Don’t get me wrong. I am not being ageist – quite the opposite. You’re never too old to learn something new, as long as you have a full set of marbles (and if you’re still working then you most definitely should have, even for legal). Age is used as an excuse for too many things.

We all get set in our ways, whatever age we are, and if pressure from the top doesn’t filter through to push you hard enough and to force you to consider your attitude, anyone can become stale. How often do we hear: “It’s always been done like that”? It can be a red rag to a bull for the person asking why. 

You cannot, however, direct your frustration, on every occasion, at that member of the team who appears to not make any effort to challenge whether the way it’s always been done is in fact the best or most efficient way.

It could be that the person knows full well that a task (or a number of tasks) could be done differently, but imagines that they have no right to exercise their ideas – perhaps the team leader wouldn’t appreciate assertiveness, they think. 

That, or they simply can’t be bothered.

Training should be mandatory. During appraisal time, professional development always comes up. Managers ask: “Do you need any training? Is there anything we can do to help you in your role?”

How many times do you hear back “No, I’m fine thanks”, or you might hear: “Yes please, I’d like training in …” The problem is that the training doesn’t always happen. Most likely it’s just forgotten.

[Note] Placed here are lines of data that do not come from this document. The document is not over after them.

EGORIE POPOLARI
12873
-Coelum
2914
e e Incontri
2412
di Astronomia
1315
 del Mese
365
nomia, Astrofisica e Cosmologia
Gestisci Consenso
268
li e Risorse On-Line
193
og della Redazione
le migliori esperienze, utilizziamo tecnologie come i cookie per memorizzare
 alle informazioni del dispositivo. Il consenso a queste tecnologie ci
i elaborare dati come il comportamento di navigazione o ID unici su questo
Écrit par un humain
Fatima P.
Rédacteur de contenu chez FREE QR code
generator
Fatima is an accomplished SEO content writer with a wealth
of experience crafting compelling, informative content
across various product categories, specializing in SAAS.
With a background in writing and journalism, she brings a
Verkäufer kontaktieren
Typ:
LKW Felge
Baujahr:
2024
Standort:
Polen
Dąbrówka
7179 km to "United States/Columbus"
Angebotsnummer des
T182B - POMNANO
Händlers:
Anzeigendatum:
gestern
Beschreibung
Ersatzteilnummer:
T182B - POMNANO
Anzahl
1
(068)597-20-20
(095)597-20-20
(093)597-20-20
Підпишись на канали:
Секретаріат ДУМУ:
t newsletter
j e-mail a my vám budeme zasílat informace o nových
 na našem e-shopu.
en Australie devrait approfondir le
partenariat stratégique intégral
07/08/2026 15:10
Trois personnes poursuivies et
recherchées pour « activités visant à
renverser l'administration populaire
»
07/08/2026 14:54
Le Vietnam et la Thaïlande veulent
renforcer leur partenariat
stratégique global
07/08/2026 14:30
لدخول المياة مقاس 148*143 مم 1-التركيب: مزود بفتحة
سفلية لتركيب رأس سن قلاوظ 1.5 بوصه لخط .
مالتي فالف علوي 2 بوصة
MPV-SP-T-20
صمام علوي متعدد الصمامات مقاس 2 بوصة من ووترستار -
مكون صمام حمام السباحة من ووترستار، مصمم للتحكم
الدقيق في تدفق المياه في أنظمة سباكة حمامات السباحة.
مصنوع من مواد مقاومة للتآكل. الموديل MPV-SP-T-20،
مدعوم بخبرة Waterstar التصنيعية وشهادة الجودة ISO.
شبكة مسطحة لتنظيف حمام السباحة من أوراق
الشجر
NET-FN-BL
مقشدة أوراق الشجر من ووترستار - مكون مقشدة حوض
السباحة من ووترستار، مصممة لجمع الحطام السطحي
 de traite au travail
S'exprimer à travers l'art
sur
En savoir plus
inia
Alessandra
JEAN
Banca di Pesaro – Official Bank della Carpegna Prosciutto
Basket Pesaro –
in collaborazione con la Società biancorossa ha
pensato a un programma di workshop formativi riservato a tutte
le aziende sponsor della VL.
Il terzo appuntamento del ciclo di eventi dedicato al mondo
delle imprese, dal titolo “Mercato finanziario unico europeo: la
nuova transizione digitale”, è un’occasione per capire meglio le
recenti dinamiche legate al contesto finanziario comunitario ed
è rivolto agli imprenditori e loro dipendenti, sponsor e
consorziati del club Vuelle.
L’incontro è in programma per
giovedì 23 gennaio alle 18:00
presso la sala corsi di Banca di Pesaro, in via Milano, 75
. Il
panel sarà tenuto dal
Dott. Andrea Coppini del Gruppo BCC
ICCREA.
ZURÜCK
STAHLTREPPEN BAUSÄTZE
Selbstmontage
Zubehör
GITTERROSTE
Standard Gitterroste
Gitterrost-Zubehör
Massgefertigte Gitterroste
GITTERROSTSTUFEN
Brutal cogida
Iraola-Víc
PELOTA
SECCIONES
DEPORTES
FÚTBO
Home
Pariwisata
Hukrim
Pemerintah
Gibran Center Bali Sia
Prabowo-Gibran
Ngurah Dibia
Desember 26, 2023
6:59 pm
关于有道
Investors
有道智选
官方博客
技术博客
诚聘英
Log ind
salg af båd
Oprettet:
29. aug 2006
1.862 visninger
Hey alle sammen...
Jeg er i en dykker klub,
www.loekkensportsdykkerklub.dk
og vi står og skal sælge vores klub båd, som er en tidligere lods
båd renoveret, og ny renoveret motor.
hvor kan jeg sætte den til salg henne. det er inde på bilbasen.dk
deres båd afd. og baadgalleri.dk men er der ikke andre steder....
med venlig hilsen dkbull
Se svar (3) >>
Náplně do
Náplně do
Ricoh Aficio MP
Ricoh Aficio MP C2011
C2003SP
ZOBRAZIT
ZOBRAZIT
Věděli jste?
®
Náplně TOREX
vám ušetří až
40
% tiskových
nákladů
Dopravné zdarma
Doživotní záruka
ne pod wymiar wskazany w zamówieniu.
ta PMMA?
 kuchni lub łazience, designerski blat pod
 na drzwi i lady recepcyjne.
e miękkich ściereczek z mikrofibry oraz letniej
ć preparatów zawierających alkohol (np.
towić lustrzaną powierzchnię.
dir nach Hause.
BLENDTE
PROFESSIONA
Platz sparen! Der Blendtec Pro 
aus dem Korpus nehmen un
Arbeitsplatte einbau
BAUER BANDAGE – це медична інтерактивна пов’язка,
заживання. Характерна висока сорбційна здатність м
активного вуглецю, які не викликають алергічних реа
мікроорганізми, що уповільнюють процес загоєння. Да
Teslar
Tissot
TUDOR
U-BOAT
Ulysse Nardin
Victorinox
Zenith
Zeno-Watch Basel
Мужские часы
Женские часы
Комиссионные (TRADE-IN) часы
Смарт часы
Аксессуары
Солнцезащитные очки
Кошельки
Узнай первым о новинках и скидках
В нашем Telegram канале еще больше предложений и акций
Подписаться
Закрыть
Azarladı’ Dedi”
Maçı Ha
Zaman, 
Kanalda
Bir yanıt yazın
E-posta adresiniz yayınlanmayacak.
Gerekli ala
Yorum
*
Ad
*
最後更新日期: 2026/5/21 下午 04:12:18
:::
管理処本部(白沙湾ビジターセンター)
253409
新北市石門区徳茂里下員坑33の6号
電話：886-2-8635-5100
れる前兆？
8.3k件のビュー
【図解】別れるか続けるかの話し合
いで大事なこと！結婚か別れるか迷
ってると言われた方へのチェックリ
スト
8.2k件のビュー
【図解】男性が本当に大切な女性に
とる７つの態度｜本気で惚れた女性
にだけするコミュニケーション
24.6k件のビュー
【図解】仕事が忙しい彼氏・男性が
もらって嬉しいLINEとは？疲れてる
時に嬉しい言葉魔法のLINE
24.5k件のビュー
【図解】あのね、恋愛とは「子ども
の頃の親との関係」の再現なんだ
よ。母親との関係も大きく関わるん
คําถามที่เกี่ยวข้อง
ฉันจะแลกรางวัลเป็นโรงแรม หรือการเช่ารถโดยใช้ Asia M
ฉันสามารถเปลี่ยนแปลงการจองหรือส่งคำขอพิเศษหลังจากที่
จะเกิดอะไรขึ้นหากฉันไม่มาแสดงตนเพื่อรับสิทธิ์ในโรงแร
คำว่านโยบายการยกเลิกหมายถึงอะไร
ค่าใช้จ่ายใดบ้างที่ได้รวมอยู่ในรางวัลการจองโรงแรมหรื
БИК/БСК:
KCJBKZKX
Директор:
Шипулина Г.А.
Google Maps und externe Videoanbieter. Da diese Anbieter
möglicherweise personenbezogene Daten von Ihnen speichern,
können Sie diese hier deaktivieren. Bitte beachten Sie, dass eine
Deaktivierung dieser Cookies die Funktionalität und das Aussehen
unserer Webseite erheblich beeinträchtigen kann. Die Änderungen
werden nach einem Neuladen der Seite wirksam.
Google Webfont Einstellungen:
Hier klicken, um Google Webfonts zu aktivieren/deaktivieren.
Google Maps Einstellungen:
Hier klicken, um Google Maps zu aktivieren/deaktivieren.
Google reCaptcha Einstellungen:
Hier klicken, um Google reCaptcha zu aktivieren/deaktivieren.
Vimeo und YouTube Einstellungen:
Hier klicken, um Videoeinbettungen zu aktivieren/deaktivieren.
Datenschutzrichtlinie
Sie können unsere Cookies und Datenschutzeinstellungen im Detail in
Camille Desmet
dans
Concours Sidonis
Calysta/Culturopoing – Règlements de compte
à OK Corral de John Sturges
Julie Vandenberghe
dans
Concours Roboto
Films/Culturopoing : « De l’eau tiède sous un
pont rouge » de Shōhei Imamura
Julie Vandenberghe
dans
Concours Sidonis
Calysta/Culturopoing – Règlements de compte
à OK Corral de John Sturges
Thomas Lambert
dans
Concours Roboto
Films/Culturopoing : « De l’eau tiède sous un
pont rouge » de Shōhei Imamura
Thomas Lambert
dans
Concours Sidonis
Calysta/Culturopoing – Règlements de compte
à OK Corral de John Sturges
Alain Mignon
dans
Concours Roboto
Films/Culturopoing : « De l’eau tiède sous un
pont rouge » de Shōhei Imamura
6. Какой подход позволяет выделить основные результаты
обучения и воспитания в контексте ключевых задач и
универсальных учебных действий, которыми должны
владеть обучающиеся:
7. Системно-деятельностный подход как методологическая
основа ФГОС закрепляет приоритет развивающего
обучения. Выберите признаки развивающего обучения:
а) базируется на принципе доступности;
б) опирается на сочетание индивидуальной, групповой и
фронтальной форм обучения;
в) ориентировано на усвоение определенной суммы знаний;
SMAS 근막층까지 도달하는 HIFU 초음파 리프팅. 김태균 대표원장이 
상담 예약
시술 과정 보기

Training in the accounts department should be an ongoing process. Accounts staff don’t always know how to fully utilise the accounts software, they’re not compelled to use reference books to update their knowledge of changes to SARs, and they’re not taught skills to be assertive and selfconfident. It’s not obligatory to be the best you can be. Equally, it’s not just about getting a qualification – the training doesn’t stop once you have a few letters after your name. Regular coaching, education and good leadership should always be on offer. This is how good lawyers are bred and we should take a leaf out of their book and properly train our staff. Maybe if we charged those staff out at £400 per hour, our expectations would be met.